Every industry has been impacted severely by the CoVid-19 pandemic and despite food manufacturers and farmers continuing to work hard, they too have been hit financially. None more so than those in the dairy industry.
Due to the closure of schools, who buy massive amounts of milk daily, and the closure of restaurants, the market for milk and other dairy products has considerably fallen. This has left many farmers with a glut of milk produce – they can’t stop milking cows after all. As unpasteurised milk can’t be stored for a very long time, this means many farmers are being forced to pour all the perfectly good milk away.
Orion Samuelson, an agro-business reporter for WGN Radio in Chicago spelled out the situation:
“Dairy farmers can’t keep the milk and so they’re dumping it because, they’ve invested so much money to produce it already, Money and labour and goods to get it done, that they can’t sell it … the biggest buyer of fluid milk in the United States is the National School Lunch Program. Those buyers just aren’t out there.”
A farm in Pennsylvania had a different plan. The Whoa Nellie Dairy run by Ben and Mary Beth Brown usually have their milk bought by a local milk distributor, who is no longer buying. Instead, the Browns begun pasteurising and bottling their own milk and selling it to stores and individuals directly. The five-hundred acre farm has been in the Brown’s family since the 1700s and they have over 200 cows, 70 of which produce milk.
The response from the local community was huge and they began buying up the Brown’s milk straight away. The family is working round the clock to preserve and bottle their produce and the queues stretch as far as the eye can see. Ben Brown said:
“I hate waste, and I don’t want to dump milk. People can use it, and I still have to pay my bills.”
Linda and Tom Goodin who have now become direct customers of the Whoa Nellie Dairy were all in praise of the program:
“I know their uncle, Larry Basinger, and we want to help the Brown family through this. We’re going to buy 10 gallons.

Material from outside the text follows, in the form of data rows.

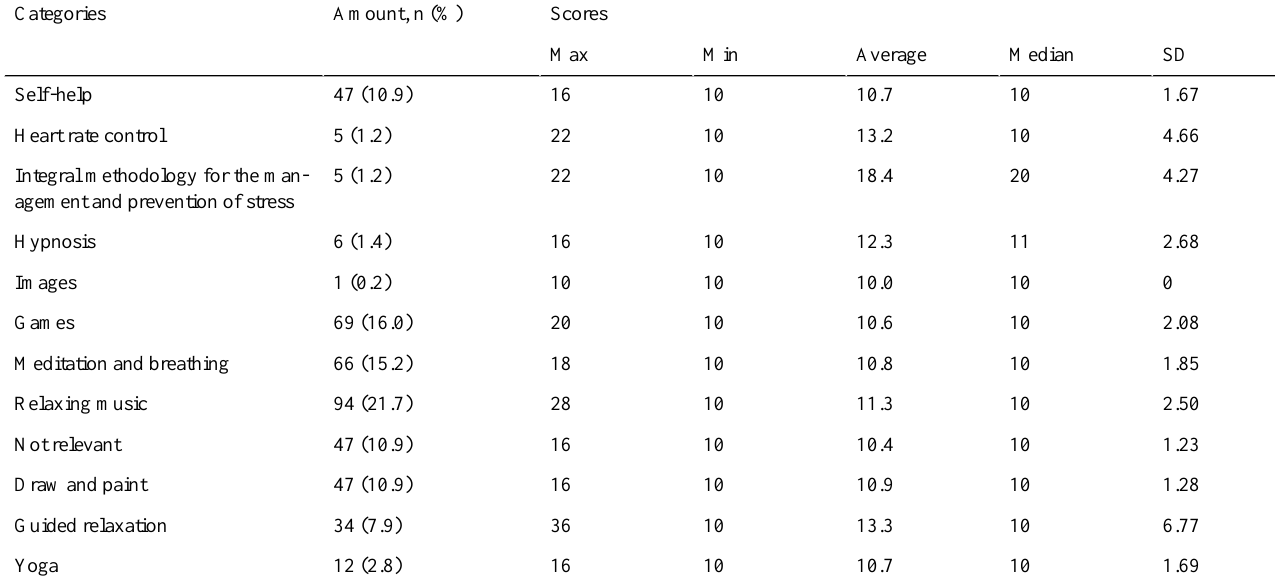
Table 1. Mobile app categorization statistics (n=433).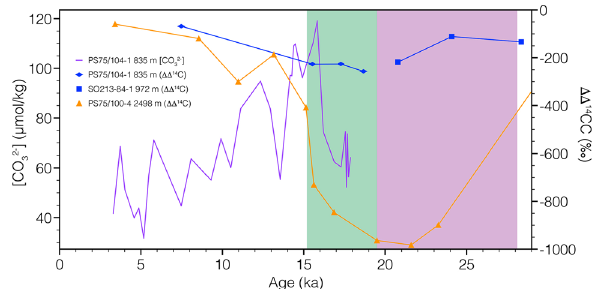
Figure 4. PS75/104-1 [CO3 2− ] (purple line) vs. intermediate and deep-water ΔΔ 14 C 15 . Blue diamonds— PS75/104-1; blue squares—SO213-84-1; orange triangles—PS75/104-1. Purple and green shading—glacial and early deglacial interval of potential CO 2 -release from pockmarks 26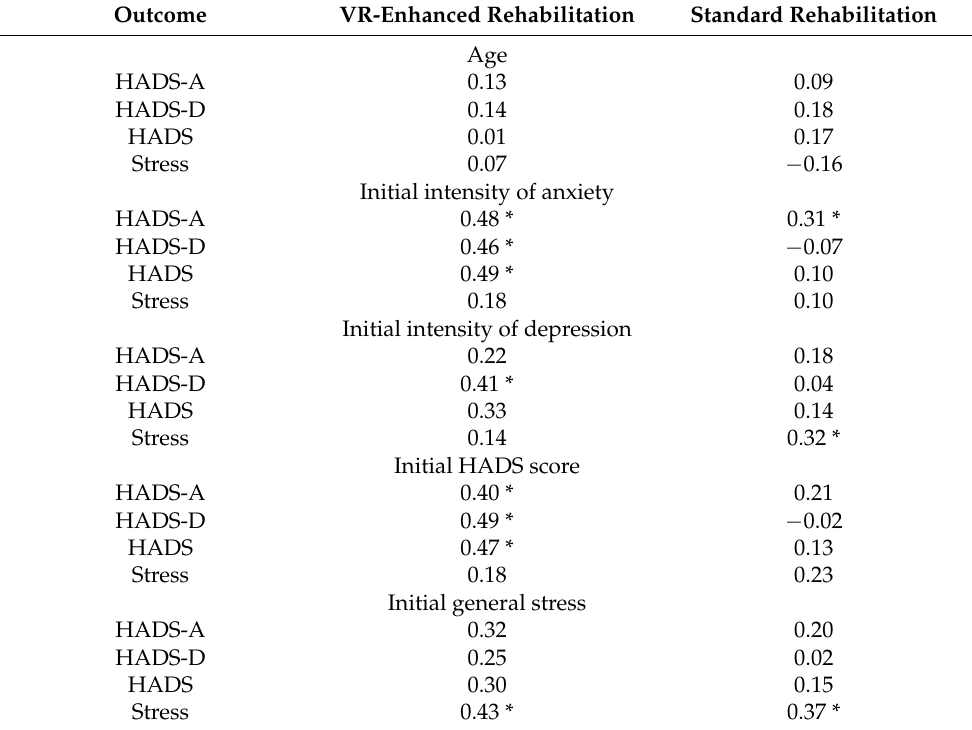
Table 4. Correlation of improvement of mental state in VR-enhanced rehabilitation and standard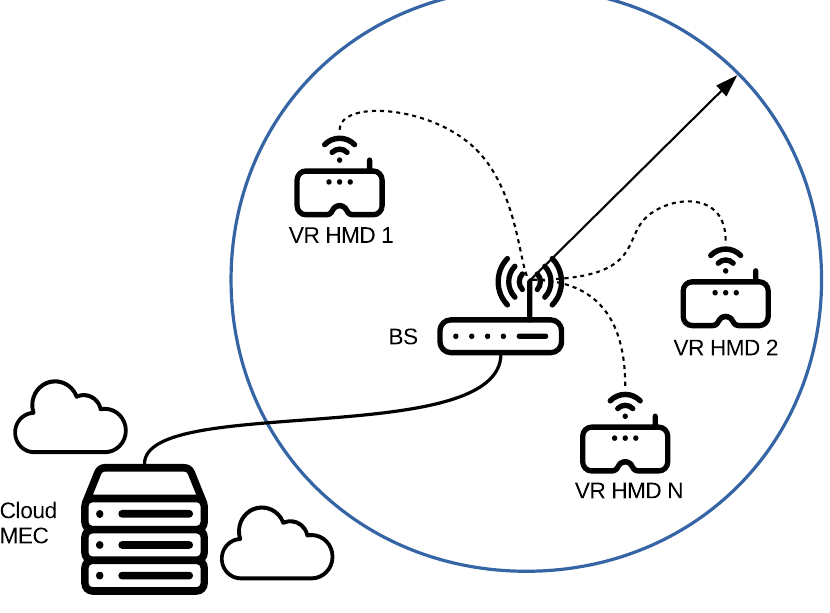
Figure 1. Cloud VR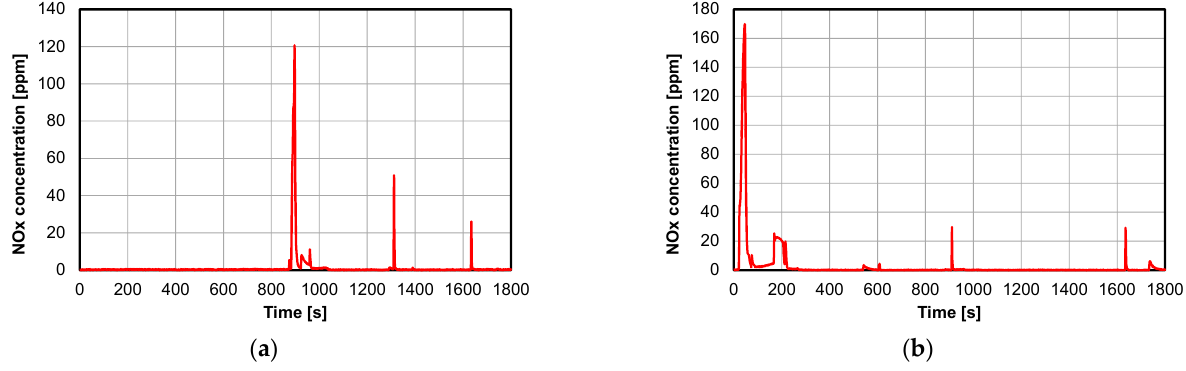
Figure 13. The NO x concentration versus time for: ( a ) plug-in; ( b ) HEV.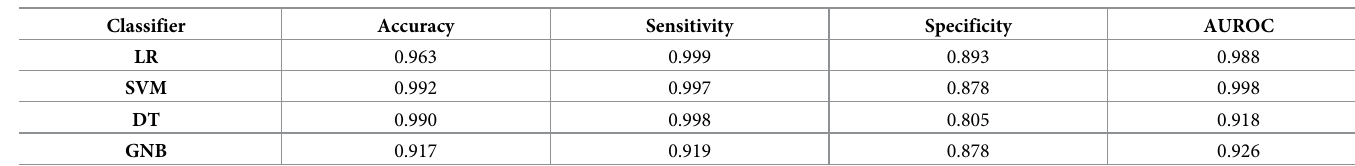
Table 3. Classifiers’ predictive performance in the testing set.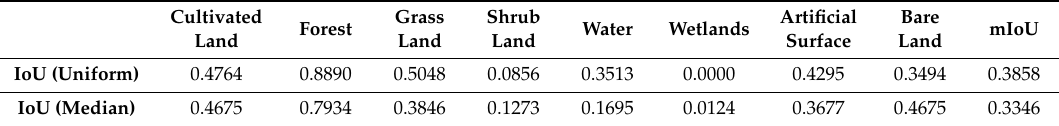
Table 6. Intersection over union (IoU) (uniform and median weights, Slovenia—8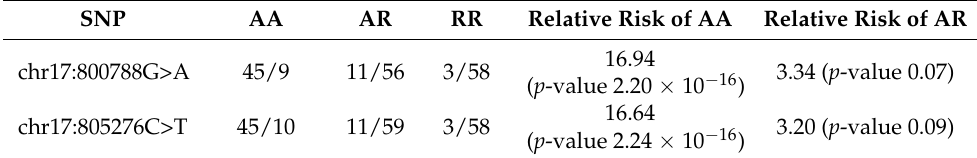
Table 5. Genotypes of the two deleterious SNPs in the TPO gene in the Dutch GLPs.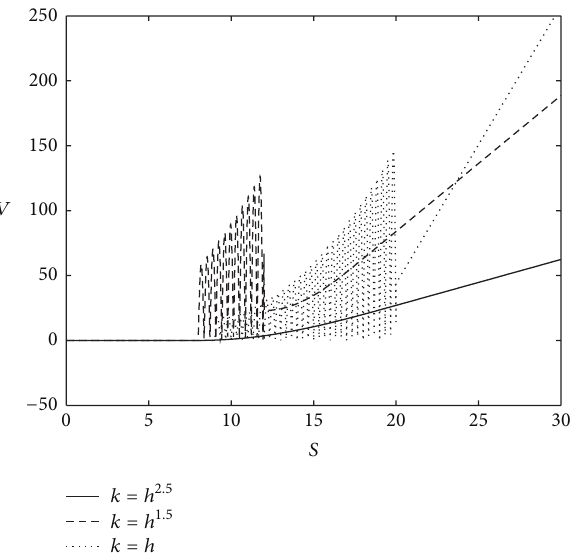
Figure 1: The effect of consistency condition on 𝑉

I have orders from our whole family.”
The issues facing dairy producers is compounded by the fast supply chains in place at grocery stores, whereby the stores only hold enough refrigeration for a limited amount of milk – because normally, the milk is delivered and sold the same day.
The move by the Brown’s farm is a really great one, and we hope that other farms find ways to dispense of their product without having to waste it – which means consumers don’t get the products they always wanted, and the farm loses out on valuable income in these extremely tough economic times.